Many organizations live in fear of the notion of sharing end customers. After all, a manufacturer might try to swoop in and sell directly, cutting out the distributor. And a distributor always can bring in new manufacturers to supply products. But if both parties learn which relationships are serviced best by which type of organization, the companies can leverage such collaboration into future success.
Many times, we’ve shared a story that emerged on a project several years ago when, during interviews, a manufacturer and its largest distributor each referred to the other as a “bloodsucking weasel.” Obviously, the relationship between these two organizations was strained, despite the fact that each was involved in a significant percentage of the business done by the other. One would have expected these organizations to establish a strong relationship because their destinies coincided, but how they characterized each other suggested that they had failed to do so.
Their multiple problems had compounded over time to generate a climate of distrust. As a result, the relationship had deteriorated to the point where it involved an ongoing competition for margin between the businesses. Rarely did they interact in a way that was positive or oriented toward shared successes.
One of their major problems involved “ownership of customers.” The distributor had an ongoing fear that the manufacturer would choose to go directly to end customers, cutting the distributor out of the chain. And the manufacturer feared that the distributor might someday bring on a competing brand, or even introduce its own private label, thereby cutting into the sales volume of the manufacturer’s brand. As a result, the companies could not even broach the topic of customer ownership without generating sparks. Both organizations had taken steps designed to protect their position with end customers, steps that the other viewed as threatening and anti-relationship.
While this example was an extreme one, issues around ownership of end customers often create a roadblock to good relationships between manufacturers and their most important distributors. In one high-technology industry, a company coined the phrase “Voicemail 666” to describe a call from an end customer that involved an integrator or distributor trying to capture the sales that were going directly from this firm to its enterprise accounts. The problem of competition for ownership of the end-customer relationship is quite common, and it requires attention to ensure it does not disrupt critical business relationships between manufacturers and distributors.

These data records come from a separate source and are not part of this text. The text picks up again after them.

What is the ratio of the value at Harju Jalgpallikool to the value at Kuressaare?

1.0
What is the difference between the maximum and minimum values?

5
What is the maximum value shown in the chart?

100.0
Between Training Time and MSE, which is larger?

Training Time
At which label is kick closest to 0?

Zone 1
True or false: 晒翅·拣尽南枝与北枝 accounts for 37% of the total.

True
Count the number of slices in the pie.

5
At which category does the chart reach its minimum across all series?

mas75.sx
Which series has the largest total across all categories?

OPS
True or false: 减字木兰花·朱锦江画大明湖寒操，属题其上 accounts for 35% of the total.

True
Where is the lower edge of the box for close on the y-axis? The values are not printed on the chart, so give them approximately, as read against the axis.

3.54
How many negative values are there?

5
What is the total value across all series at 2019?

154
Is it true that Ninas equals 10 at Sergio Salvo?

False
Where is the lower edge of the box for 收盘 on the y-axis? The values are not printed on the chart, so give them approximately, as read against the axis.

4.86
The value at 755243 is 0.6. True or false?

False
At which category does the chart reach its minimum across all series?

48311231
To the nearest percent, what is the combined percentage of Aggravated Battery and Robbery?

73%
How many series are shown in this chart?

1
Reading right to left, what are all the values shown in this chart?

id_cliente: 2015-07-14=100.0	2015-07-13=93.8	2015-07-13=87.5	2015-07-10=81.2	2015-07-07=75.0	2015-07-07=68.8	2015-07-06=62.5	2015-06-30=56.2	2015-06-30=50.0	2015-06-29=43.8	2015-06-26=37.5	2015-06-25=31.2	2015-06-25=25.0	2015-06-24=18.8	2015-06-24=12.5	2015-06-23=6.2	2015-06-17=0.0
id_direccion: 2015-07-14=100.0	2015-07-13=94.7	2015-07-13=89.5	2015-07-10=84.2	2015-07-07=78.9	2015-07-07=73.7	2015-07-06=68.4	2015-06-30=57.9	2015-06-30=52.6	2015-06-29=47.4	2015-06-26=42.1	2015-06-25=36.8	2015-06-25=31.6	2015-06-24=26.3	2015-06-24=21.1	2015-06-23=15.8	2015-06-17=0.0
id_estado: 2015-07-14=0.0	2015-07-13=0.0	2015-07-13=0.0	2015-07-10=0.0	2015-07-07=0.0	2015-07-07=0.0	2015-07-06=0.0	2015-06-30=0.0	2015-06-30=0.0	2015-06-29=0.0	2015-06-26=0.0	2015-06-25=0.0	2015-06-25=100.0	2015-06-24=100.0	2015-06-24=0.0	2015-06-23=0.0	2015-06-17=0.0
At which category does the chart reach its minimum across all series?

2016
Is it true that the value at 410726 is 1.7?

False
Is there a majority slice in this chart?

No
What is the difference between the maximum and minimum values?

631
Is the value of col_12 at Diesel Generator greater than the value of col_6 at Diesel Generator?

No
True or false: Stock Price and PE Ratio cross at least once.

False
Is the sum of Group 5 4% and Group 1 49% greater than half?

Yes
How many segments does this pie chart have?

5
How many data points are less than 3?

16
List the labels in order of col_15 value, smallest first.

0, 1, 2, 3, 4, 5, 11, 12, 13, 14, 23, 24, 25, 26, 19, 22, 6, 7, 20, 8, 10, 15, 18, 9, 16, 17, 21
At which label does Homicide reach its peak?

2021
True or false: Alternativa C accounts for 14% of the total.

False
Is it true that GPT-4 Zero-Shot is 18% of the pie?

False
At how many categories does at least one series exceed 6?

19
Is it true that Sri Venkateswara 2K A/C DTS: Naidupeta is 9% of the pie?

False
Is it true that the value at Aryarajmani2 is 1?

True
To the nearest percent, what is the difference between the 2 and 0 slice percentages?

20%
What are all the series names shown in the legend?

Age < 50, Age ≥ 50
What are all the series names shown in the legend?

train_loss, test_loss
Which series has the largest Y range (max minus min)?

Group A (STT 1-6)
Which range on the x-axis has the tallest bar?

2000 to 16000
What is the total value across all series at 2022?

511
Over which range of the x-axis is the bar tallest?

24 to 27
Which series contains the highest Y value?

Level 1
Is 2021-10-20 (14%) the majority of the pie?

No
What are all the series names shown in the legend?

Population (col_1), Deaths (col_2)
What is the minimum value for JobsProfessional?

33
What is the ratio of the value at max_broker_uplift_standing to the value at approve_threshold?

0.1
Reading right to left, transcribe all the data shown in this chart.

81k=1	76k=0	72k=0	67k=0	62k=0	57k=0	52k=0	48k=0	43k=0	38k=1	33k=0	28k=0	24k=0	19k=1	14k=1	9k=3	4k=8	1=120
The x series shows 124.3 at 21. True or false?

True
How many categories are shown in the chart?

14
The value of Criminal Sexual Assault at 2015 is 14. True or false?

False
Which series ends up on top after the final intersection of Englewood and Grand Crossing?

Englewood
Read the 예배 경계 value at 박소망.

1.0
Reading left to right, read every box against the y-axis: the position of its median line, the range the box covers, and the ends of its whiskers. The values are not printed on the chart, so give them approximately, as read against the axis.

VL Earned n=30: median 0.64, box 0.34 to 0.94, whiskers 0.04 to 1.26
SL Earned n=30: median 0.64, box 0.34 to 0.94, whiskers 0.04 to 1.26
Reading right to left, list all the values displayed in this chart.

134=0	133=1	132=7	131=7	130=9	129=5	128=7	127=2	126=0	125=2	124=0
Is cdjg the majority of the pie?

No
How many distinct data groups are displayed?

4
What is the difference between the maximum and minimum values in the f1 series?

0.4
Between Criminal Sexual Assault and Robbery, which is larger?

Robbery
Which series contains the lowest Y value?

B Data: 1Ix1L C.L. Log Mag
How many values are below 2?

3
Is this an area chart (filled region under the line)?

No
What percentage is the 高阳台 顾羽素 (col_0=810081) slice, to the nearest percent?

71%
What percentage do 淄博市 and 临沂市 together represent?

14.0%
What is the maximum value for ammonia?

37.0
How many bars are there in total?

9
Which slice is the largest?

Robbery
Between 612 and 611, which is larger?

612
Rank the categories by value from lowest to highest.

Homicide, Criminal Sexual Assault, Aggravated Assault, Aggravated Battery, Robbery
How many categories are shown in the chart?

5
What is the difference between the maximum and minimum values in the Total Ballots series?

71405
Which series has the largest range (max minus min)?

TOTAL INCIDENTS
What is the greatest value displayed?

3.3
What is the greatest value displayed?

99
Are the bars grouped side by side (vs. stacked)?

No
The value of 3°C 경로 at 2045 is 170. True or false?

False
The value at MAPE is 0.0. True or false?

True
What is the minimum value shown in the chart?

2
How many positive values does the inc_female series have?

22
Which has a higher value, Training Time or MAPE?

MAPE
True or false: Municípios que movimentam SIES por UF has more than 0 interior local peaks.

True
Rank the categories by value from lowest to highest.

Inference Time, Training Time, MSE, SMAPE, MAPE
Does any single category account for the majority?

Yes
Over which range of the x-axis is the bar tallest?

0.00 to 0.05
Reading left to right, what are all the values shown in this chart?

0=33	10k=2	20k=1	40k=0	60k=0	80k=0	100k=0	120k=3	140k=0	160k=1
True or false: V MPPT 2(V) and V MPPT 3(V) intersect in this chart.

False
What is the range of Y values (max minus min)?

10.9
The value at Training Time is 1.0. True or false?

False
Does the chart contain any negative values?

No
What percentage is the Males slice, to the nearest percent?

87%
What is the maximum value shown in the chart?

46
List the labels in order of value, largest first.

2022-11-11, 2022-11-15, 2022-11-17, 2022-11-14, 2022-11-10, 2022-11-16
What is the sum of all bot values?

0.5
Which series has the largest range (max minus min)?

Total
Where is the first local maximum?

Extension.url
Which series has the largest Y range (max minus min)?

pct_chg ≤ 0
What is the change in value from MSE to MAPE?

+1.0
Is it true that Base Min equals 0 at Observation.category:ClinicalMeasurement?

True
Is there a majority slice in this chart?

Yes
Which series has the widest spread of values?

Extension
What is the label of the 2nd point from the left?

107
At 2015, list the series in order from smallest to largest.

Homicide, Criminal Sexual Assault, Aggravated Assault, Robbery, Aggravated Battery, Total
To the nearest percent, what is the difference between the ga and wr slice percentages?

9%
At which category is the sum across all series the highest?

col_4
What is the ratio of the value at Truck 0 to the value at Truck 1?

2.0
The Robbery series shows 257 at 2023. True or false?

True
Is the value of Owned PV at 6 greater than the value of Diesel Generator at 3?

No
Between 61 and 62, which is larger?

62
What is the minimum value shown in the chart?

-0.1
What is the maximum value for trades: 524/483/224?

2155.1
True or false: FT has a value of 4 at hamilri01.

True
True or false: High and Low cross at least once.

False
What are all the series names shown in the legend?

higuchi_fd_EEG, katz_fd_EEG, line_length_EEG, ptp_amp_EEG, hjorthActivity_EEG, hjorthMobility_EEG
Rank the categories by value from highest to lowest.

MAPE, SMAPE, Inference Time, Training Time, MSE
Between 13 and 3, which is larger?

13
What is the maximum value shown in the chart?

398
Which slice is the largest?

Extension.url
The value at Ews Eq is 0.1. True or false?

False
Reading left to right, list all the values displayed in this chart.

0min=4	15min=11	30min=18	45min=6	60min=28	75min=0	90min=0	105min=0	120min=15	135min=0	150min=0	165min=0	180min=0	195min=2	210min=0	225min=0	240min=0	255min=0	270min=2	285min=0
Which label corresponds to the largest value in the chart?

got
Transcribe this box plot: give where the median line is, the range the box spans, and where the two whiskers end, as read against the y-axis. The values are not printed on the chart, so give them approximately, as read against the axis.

There is a framework that enables business partners to share ownership of end customers in a way that drives success, providing a basis for an answer of “We would” in response to the question, “Who would ever share customers?” The foundation for this framework builds upon an assessment of the services that create value for the end customers. When end customers are queried about the services that deliver value to them, they often describe them in two categories.
One view closely associates some services with specific products. The most significant example involves customization to the end user’s specifications. But other such services exist, including installing and commissioning the product, training the operators who will use the product or training the service technicians who will maintain it, troubleshooting by Web or 800-number support lines when problems arise, and others. Not all products carry the requirements for such services, but many do.
A manufacturer of electrical products had among its customers a number of original equipment manufacturers (OEMs), companies that made equipment that was used on factory floors around the world. Key electrical components were incorporated into that equipment, and this OEM relied on the electrical products manufacturer to collaborate with them on design, be responsive to the changes made from one generation to the next, help to address end-customer problems that involved power issues, and contribute in many other ways as a key ingredient supplier. This relationship was one in which the service contributions of the electrical products manufacturer were critical to its OEM customer.
Other services are more closely associated with the distributors or other channels through which the end customer makes purchases. The most significant example in this regard is often the ability to buy multiple products from multiple manufacturers through a single vendor and in a one-stop transaction. Other such services span a broad spectrum — instant availability through local inventory, fast delivery and other logistics capabilities, local support, credit, ease of returns and replacement. Again, not all end customers require and value such services, but many do.